Créée le 4 décembre 2014, l’Akademi Kreyòl Ayisyen (AKA) avait pour mission de standardiser, promouvoir et valoriser la langue créole haïtienne à travers des politiques linguistiques ambitieuses. Cependant, près d’une décennie plus tard, un nombre croissant d’observateurs et d’acteurs de la société civile pointent du doigt l’inefficacité de cette institution. Pourquoi l’AKA semble-t-elle à la traîne, et quels sont les obstacles qui freinent sa progression?


Une vision noble, des résultats limités

L’AKA avait été établie dans un contexte où la langue créole, parlée par la majorité des Haïtiens, souffrait encore d’un manque de reconnaissance formelle et d’un statut subalterne face au français. Parmi ses objectifs principaux figuraient la normalisation de l’orthographe, la production de matériels pédagogiques, la formation des enseignants et la sensibilisation du public à l’importance du créole comme langue officielle et identitaire. Malheureusement, les avancées concrètes dans ces domaines demeurent faibles.


Problèmes structurels

  1. Manque de financement : L’AKA souffre d’un sous-financement chronique. Le budget alloué à l’institution ne lui permet pas de réaliser ses projets à grande échelle. En conséquence, plusieurs initiatives, comme la création d’un dictionnaire complet ou la formation d’enseignants, ont stagné.

  2. Manque de coordination interinstitutionnelle : L’interaction entre l’AKA et d’autres organes de l’État, notamment le ministère de l’Éducation et le ministère de la Culture, est souvent insuffisante. Cette fragmentation limite l’impact des politiques linguistiques.

  3. Faible portée communautaire : Bien que l’AKA soit censée toucher toutes les couches de la société, elle reste perçue comme une institution élite, déconnectée des réalités des populations rurales et urbaines. Peu de campagnes de sensibilisation accessibles ont été menées.


Une production intellectuelle limitée

Un autre aspect critiqué est la faible production d’ouvrages et de recherches en créole. Bien que l’AKA ait publié quelques documents normatifs, le rythme de production est loin d’être suffisant pour combler les besoins linguistiques et académiques. Cette lacune est en partie attribuable au manque de ressources, mais aussi à une organisation interne qui peine à établir des priorités claires. La valeur scientifique de certains documents mériterait d'être rehaussée également.

En septembre 2023, par exemple, l’AKA a publié la deuxième résolution sur l’orthographe du créole, un document de 20 pages. Dans l’ensemble, c’est un document essentiel en vue de la standardisation du créole. Toutefois, en tant que linguiste et locuteur créolophone natif, j’estime qu’il manque de rigueur, de curiosité et d’esprit scientifique chez les académiciens. Car, cette résolution comporte certains détails impertinents et réfutables venant de la plus haute institution scientifique du pays se rapportant au créole. Je consacrerai bientôt tout un article sur le document. Mais, pour l’instant, présentons rapidement quelques erreurs que j’ai personnellement repérées.

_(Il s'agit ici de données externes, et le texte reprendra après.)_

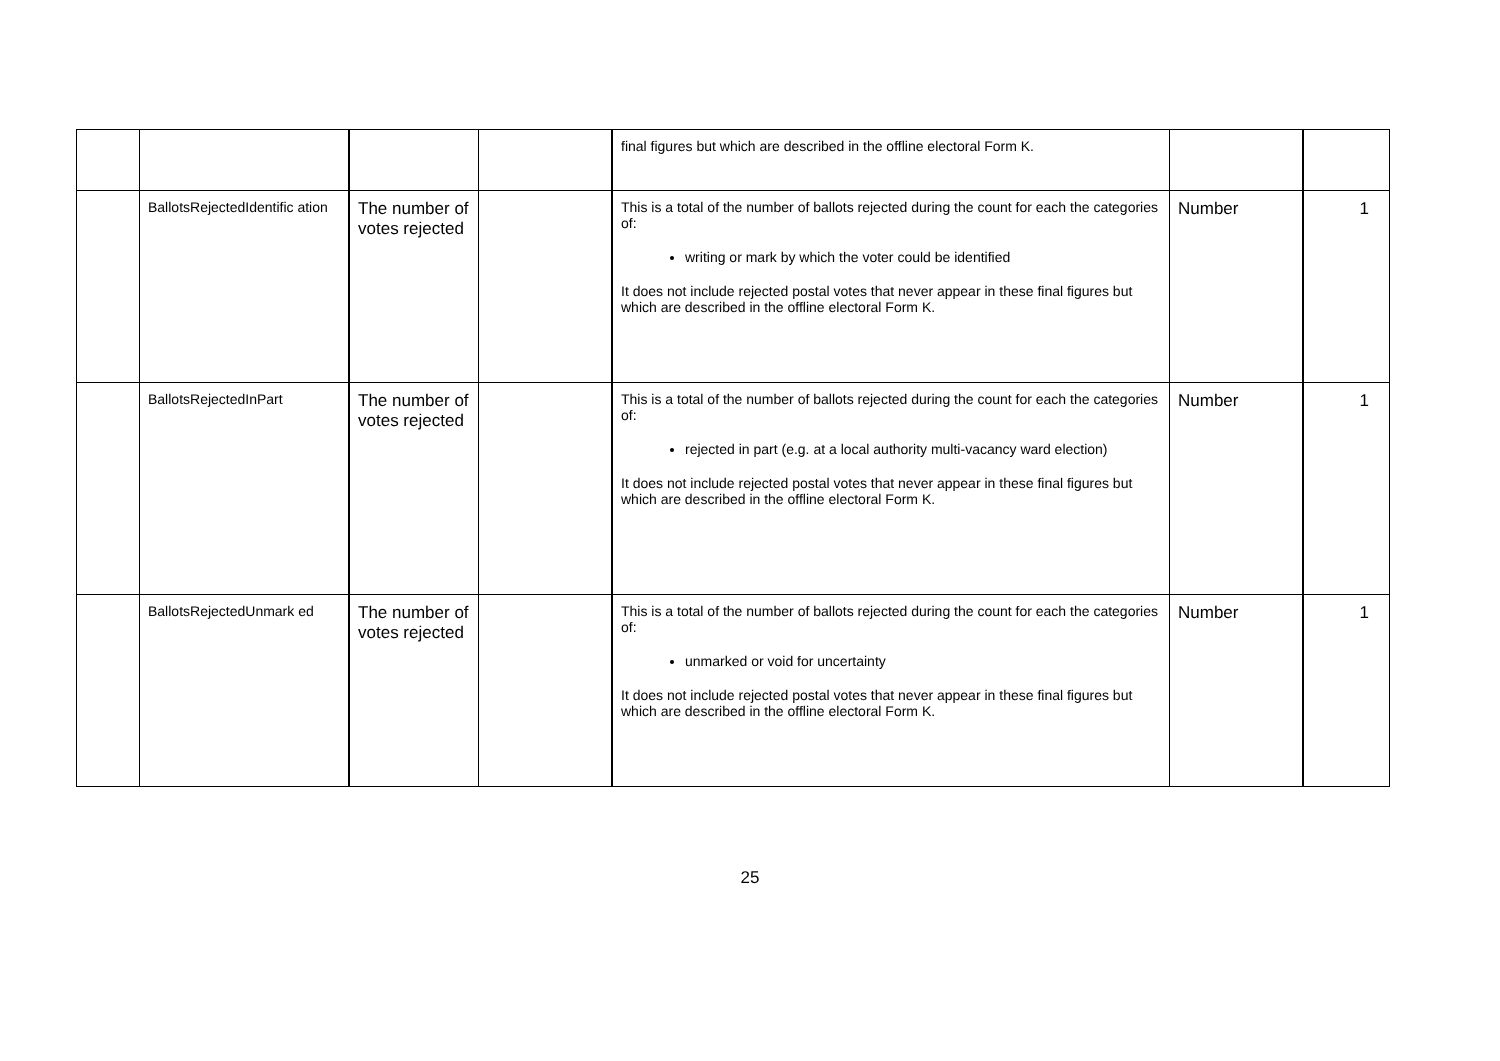| | | | | final figures but which are described in the offline electoral Form K. | | |
| | BallotsRejectedIdentific ation | The number of votes rejected | | This is a total of the number of ballots rejected during the count for each the categories of: writing or mark by which the voter could be identified It does not include rejected postal votes that never appear in these final figures but which are described in the offline electoral Form K. | Number | 1 |
| | BallotsRejectedInPart | The number of votes rejected | | This is a total of the number of ballots rejected during the count for each the categories of: rejected in part (e.g. at a local authority multi-vacancy ward election) It does not include rejected postal votes that never appear in these final figures but which are described in the offline electoral Form K. | Number | 1 |
| | BallotsRejectedUnmark ed | The number of votes rejected | | This is a total of the number of ballots rejected during the count for each the categories of: unmarked or void for uncertainty It does not include rejected postal votes that never appear in these final figures but which are described in the offline electoral Form K. | Number | 1 |
25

Depuis la quatrième année d’études à la FLA, je voyais la nécessité d’une réforme de l’orthographe qui résoudrait certaines difficultés d’ordre graphique et syntaxique que l’AKA a, visiblement, tenté de résoudre mais, malheureusement, elle n’a pas tenu compte de l’expérience linguistique réelle des locuteurs.

À la page 5, au point 4, et à la page 5 sur le tableau des 24 lettres, l’AKA associe la lettre et graphème u au phonème « ui », ce qui ne reflète nullement la réalisation phonétique réelle de ladite lettre dans la chaine discursive d’aucun locuteur natif. Étant linguiste, ma démarche restera surtout descriptive.Toutefois, la norme devant s’assouvir des faits linguistiques établis dans la société, je me permettrai de faire quelques approches normatives. En vrai, le graphème u correspond au phonème « u », comme dans le mot zuzu.

Étant une demie-voyelle, en association avec la lettre i, on a des mots comme zuit, uit, pwodui etc. Donc, il conviendrait seulement de préciser que le phonème « u » comme unité sonore distinctive ne se trouve que dans le mot zuzu et dans quelques rares combinaisons phonologiques et graphiques comme dans uit.

Je m’attendais aussi à une résolution sur la difficulté de représenter le phonème « o » dans /j-o-n/ mais le document n’en fait pas mention. L’AKA devait, à mon avis, proposer une règle qui permettrait, par exemple, aux locuteurs d’ajouter l’accent aigu sur le o, le dissociant phonétiquement des consonnes j et n, évitant ainsi la confusion avec la nasale on. Par conséquent, on écrirait jón au lieu de jòn à chaque fois. Car, les deux termes ne sont pas interchangeables sémantiquement. Un maillot jón est un maillot jaune tandis qu’un maillot jòn est, certes, aussi un maillot jaune mais foncé dû à une altération de sa couleur originale et, dans certains cas, le terme est dévaluatif (dan jòn).

Par ailleurs, à la page 9, les transcriptions laluèt, sue et juen sont incorrectes. Le natif dit swe (M swe anpil), jwen (Nan mwa jwen an) et lalwèt (Gad longè lalwèt ou).

Les points susmentionnés mériteraient d’être reconsidérés.


Les enjeux politiques

Le contexte politique instable d’Haïti constitue un frein majeur à l’efficacité de l’AKA. Les crises répétées, associées à une corruption endémique, entravent les efforts de l’institution. De plus, certains politiciens considèrent la promotion du créole comme un sujet secondaire, ce qui réduit le soutien politique à l’AKA.


Des perspectives d’amélioration

Malgré ces défis, tout n’est pas perdu pour l’AKA. Voici quelques pistes pour améliorer son impact:

  1. Augmentation du financement : L’État haïtien, avec l’appui des partenaires internationaux, pourrait allouer davantage de ressources à l’AKA.

  2. Renforcement des collaborations : L’AKA devrait établir des partenariats plus étroits avec les écoles, les universités et les organisations communautaires pour toucher un public plus large.

  3. Modernisation de la communication : L’utilisation des médias sociaux et d’outils numériques pourrait aider à vulgariser le travail de l’AKA et à encourager une participation citoyenne.

  4. Révision des priorités : L’institution pourrait se concentrer sur des objectifs clairs et réalisables, comme la création d’un curriculum scolaire unifié en créole.


Conclusion

L’Akademi Kreyòl Ayisyen reste une institution essentielle pour la promotion et la valorisation du créole haïtien. Toutefois, son impact jusqu’à présent est freiné par des problèmes structurels, financiers et politiques. Pour qu’elle puisse réaliser pleinement sa mission, une refonte de ses stratégies et une implication plus grande de tous les acteurs de la société sont nécessaires. Le créole, symbole fort de l’identité haïtienne, mérite une attention et des efforts accrus.